Password changes made on the target system are propagated to the process form if the target system is configured as a target resource.
Password changes made on the OIM User form are propagated to the target system.
Password changes made through the Forgot Password option are propagated to the OIM User form and to the target system.
Note:
If the password synchronization module is installed, then password changes made on the process form are not propagated to the target system.The password synchronization module intercepts a password change event in Microsoft Active Directory and sends the new password to Oracle Identity Manager. Now, if the password change in Oracle Identity Manager fails because, for example, the password does not meet the password policy, then the password change is not allowed in Microsoft Active Directory.
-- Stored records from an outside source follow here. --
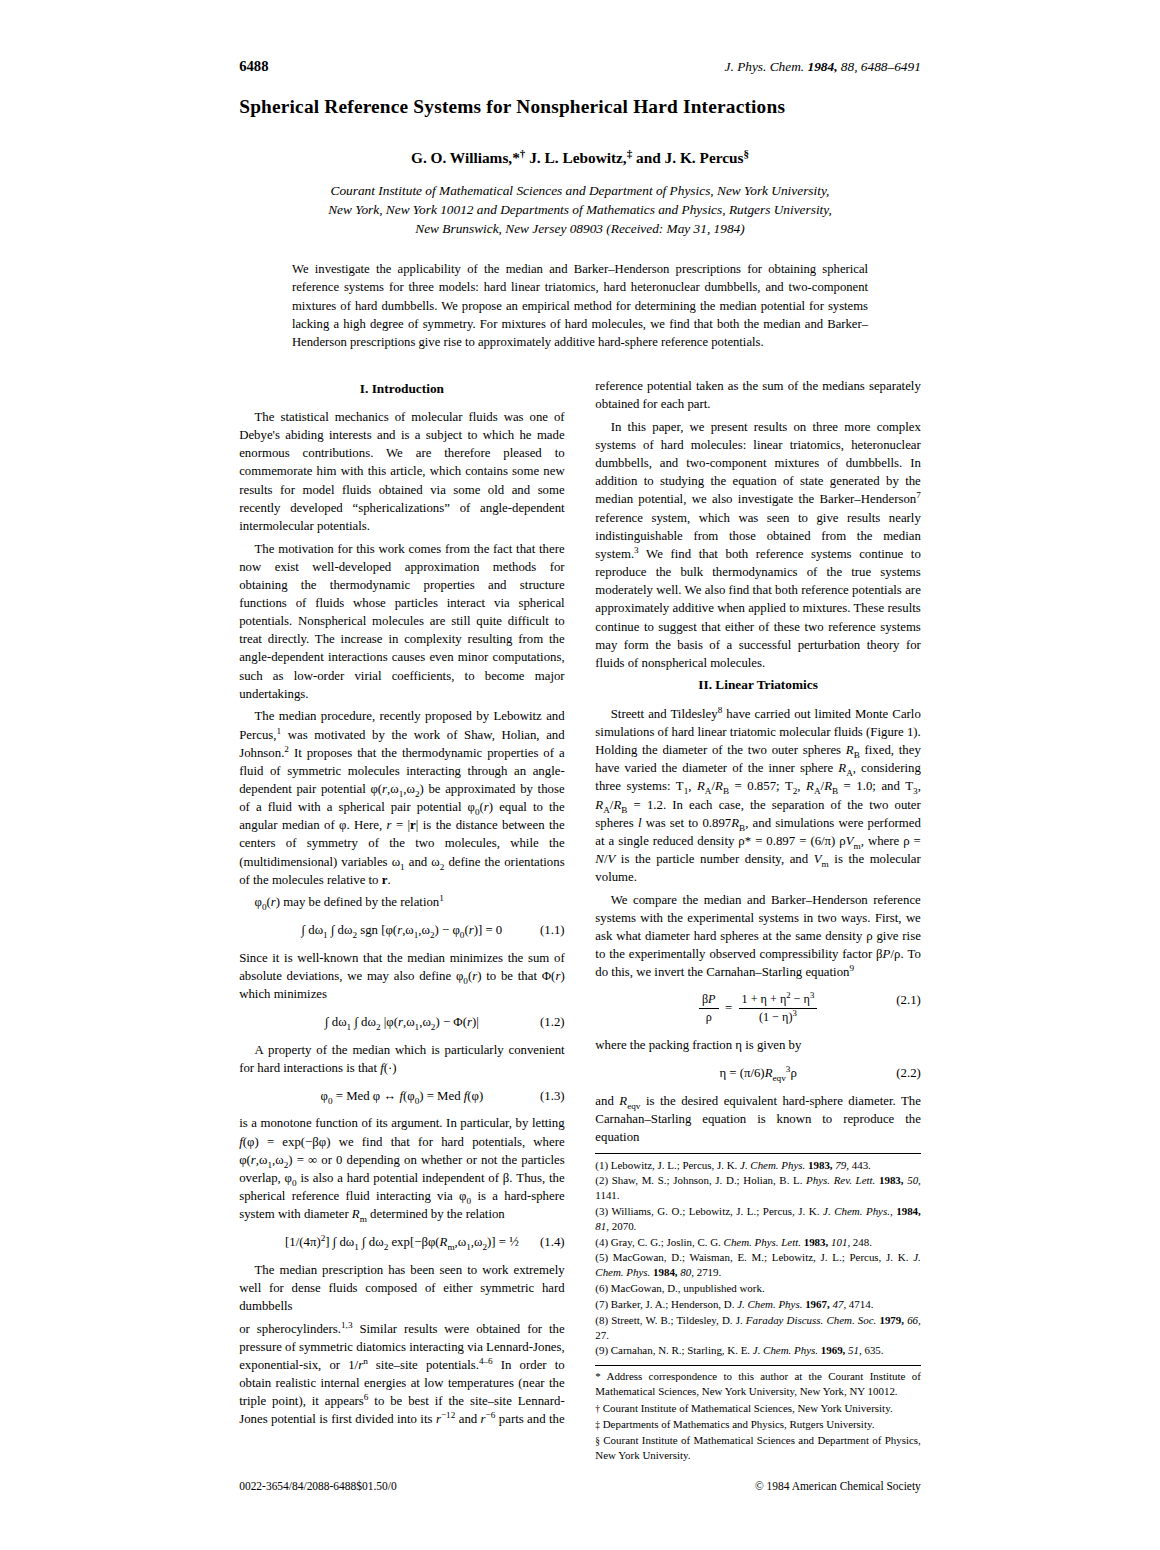6488 J. Phys. Chem. 1984, 88, 6488–6491
Spherical Reference Systems for Nonspherical Hard Interactions
G. O. Williams,*† J. L. Lebowitz,‡ and J. K. Percus§
Courant Institute of Mathematical Sciences and Department of Physics, New York University,
New York, New York 10012 and Departments of Mathematics and Physics, Rutgers University,
New Brunswick, New Jersey 08903 (Received: May 31, 1984)
We investigate the applicability of the median and Barker–Henderson prescriptions for obtaining spherical reference systems for three models: hard linear triatomics, hard heteronuclear dumbbells, and two-component mixtures of hard dumbbells. We propose an empirical method for determining the median potential for systems lacking a high degree of symmetry. For mixtures of hard molecules, we find that both the median and Barker–Henderson prescriptions give rise to approximately additive hard-sphere reference potentials.
I. Introduction
The statistical mechanics of molecular fluids was one of Debye's abiding interests and is a subject to which he made enormous contributions. We are therefore pleased to commemorate him with this article, which contains some new results for model fluids obtained via some old and some recently developed “sphericalizations” of angle-dependent intermolecular potentials.
The motivation for this work comes from the fact that there now exist well-developed approximation methods for obtaining the thermodynamic properties and structure functions of fluids whose particles interact via spherical potentials. Nonspherical molecules are still quite difficult to treat directly. The increase in complexity resulting from the angle-dependent interactions causes even minor computations, such as low-order virial coefficients, to become major undertakings.
The median procedure, recently proposed by Lebowitz and Percus,1 was motivated by the work of Shaw, Holian, and Johnson.2 It proposes that the thermodynamic properties of a fluid of symmetric molecules interacting through an angle-dependent pair potential φ(r,ω1,ω2) be approximated by those of a fluid with a spherical pair potential φ0(r) equal to the angular median of φ. Here, r = |r| is the distance between the centers of symmetry of the two molecules, while the (multidimensional) variables ω1 and ω2 define the orientations of the molecules relative to r.
φ0(r) may be defined by the relation1
∫ dω1 ∫ dω2 sgn [φ(r,ω1,ω2) − φ0(r)] = 0 (1.1)
Since it is well-known that the median minimizes the sum of absolute deviations, we may also define φ0(r) to be that Φ(r) which minimizes
∫ dω1 ∫ dω2 |φ(r,ω1,ω2) − Φ(r)| (1.2)
A property of the median which is particularly convenient for hard interactions is that f(·)
φ0 = Med φ ↔ f(φ0) = Med f(φ) (1.3)
is a monotone function of its argument. In particular, by letting f(φ) = exp(−βφ) we find that for hard potentials, where φ(r,ω1,ω2) = ∞ or 0 depending on whether or not the particles overlap, φ0 is also a hard potential independent of β. Thus, the spherical reference fluid interacting via φ0 is a hard-sphere system with diameter Rm determined by the relation
[1/(4π)2] ∫ dω1 ∫ dω2 exp[−βφ(Rm,ω1,ω2)] = ½ (1.4)
The median prescription has been seen to work extremely well for dense fluids composed of either symmetric hard dumbbells
or spherocylinders.1,3 Similar results were obtained for the pressure of symmetric diatomics interacting via Lennard-Jones, exponential-six, or 1/rn site–site potentials.4–6 In order to obtain realistic internal energies at low temperatures (near the triple point), it appears6 to be best if the site–site Lennard-Jones potential is first divided into its r−12 and r−6 parts and the reference potential taken as the sum of the medians separately obtained for each part.
In this paper, we present results on three more complex systems of hard molecules: linear triatomics, heteronuclear dumbbells, and two-component mixtures of dumbbells. In addition to studying the equation of state generated by the median potential, we also investigate the Barker–Henderson7 reference system, which was seen to give results nearly indistinguishable from those obtained from the median system.3 We find that both reference systems continue to reproduce the bulk thermodynamics of the true systems moderately well. We also find that both reference potentials are approximately additive when applied to mixtures. These results continue to suggest that either of these two reference systems may form the basis of a successful perturbation theory for fluids of nonspherical molecules.
II. Linear Triatomics
Streett and Tildesley8 have carried out limited Monte Carlo simulations of hard linear triatomic molecular fluids (Figure 1). Holding the diameter of the two outer spheres RB fixed, they have varied the diameter of the inner sphere RA, considering three systems: T1, RA/RB = 0.857; T2, RA/RB = 1.0; and T3, RA/RB = 1.2. In each case, the separation of the two outer spheres l was set to 0.897RB, and simulations were performed at a single reduced density ρ* = 0.897 = (6/π) ρVm, where ρ = N/V is the particle number density, and Vm is the molecular volume.
We compare the median and Barker–Henderson reference systems with the experimental systems in two ways. First, we ask what diameter hard spheres at the same density ρ give rise to the experimentally observed compressibility factor βP/ρ. To do this, we invert the Carnahan–Starling equation9
βP ρ = 1 + η + η2 − η3(1 − η)3 (2.1)
where the packing fraction η is given by
η = (π/6)Reqv3ρ (2.2)
and Reqv is the desired equivalent hard-sphere diameter. The Carnahan–Starling equation is known to reproduce the equation
(1) Lebowitz, J. L.; Percus, J. K. J. Chem. Phys. 1983, 79, 443.
(2) Shaw, M. S.; Johnson, J. D.; Holian, B. L. Phys. Rev. Lett. 1983, 50, 1141.
(3) Williams, G. O.; Lebowitz, J. L.; Percus, J. K. J. Chem. Phys., 1984, 81, 2070.
(4) Gray, C. G.; Joslin, C. G. Chem. Phys. Lett. 1983, 101, 248.
(5) MacGowan, D.; Waisman, E. M.; Lebowitz, J. L.; Percus, J. K. J. Chem. Phys. 1984, 80, 2719.
(6) MacGowan, D., unpublished work.
(7) Barker, J. A.; Henderson, D. J. Chem. Phys. 1967, 47, 4714.
(8) Streett, W. B.; Tildesley, D. J. Faraday Discuss. Chem. Soc. 1979, 66, 27.
(9) Carnahan, N. R.; Starling, K. E. J. Chem. Phys. 1969, 51, 635.
* Address correspondence to this author at the Courant Institute of Mathematical Sciences, New York University, New York, NY 10012.
† Courant Institute of Mathematical Sciences, New York University.
‡ Departments of Mathematics and Physics, Rutgers University.
§ Courant Institute of Mathematical Sciences and Department of Physics, New York University.
0022-3654/84/2088-6488$01.50/0 © 1984 American Chemical Society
However, if the password change in Oracle Identity Manager succeeds, then the password change is allowed in Microsoft Active Directory.
The USR_UDF_PWDCHANGEDINDICATION field is used to track password changes and prevent loop-back conditions in which a password change from Oracle Identity Manager to the target system is propagated back to Oracle Identity Manager, and vice versa.
See Also:
Oracle Identity Manager Connector Guide for Microsoft Active Directory for information about creating this fieldWhen you change the password on Oracle Identity Manager:
Oracle Identity Manager sets the value of the USR_UDF_PWDCHANGEDINDICATION field to 1.
The new password is propagated to the target system.
The password synchronization module detects the password change.
The password synchronization module checks the value of the USR_UDF_PWDCHANGEDINDICATION field, sets the field to 0, and then performs no further action.
Note:
When you perform a Create User provisioning operation, the value of the field is NULL. The password synchronization mod treats the NULL value the same as it would treat a value of 1.When you change the password on the target system:
The password synchronization module sets the value of the USR_UDF_PWDCHANGEDINDICATION field to 1.
The new password is set in the USR table.
Oracle Identity Manager detects the password change.
Oracle Identity Manager checks the value of the USR_UDF_PWDCHANGEDINDICATION field, sets the field to 0, and then performs no further action.
The installation files for the module are in the following directory on the installation media:
Directory Servers/Microsoft Active Directory/Microsoft Active Directory Password Sync
These files and directories are listed in the following table.
| File in the Installation Media Directory | Description |
|---|---|
setup_ad.exe |
This file is used to install the password synchronization module. |
set_ad.jar |
This JAR file is used during the installation process. |
Files in the com/oracle/xl/installer directory |
Each of these resource bundle files contains language-specific information that is used by the connector.
Note: A resource bundle is a file containing localized versions of the text strings that are displayed on the Administrative and User Console. These text strings include GUI element labels and messages. |
Files in the jpclient/lib directory |
These are password synchronization library files. |
Files in the xlhome/ext directory |
These are third-party JAR files. |
Files in the xlhome/install directory |
These JAR files are required by the password synchronization module installer. |
To determine the release number of an existing password synchronization module:
Extract the contents of the xliADSync.jar file. This file is copied into the ADSYNC_HOME/lib directory after you perform the installation process described in Chapter 2.
Open the manifest.mf file in a text editor. The manifest.mf file is one of the files bundled inside the xliADSync.jar file.
In the manifest.mf file, the release number of the connector is displayed as the value of the Version property.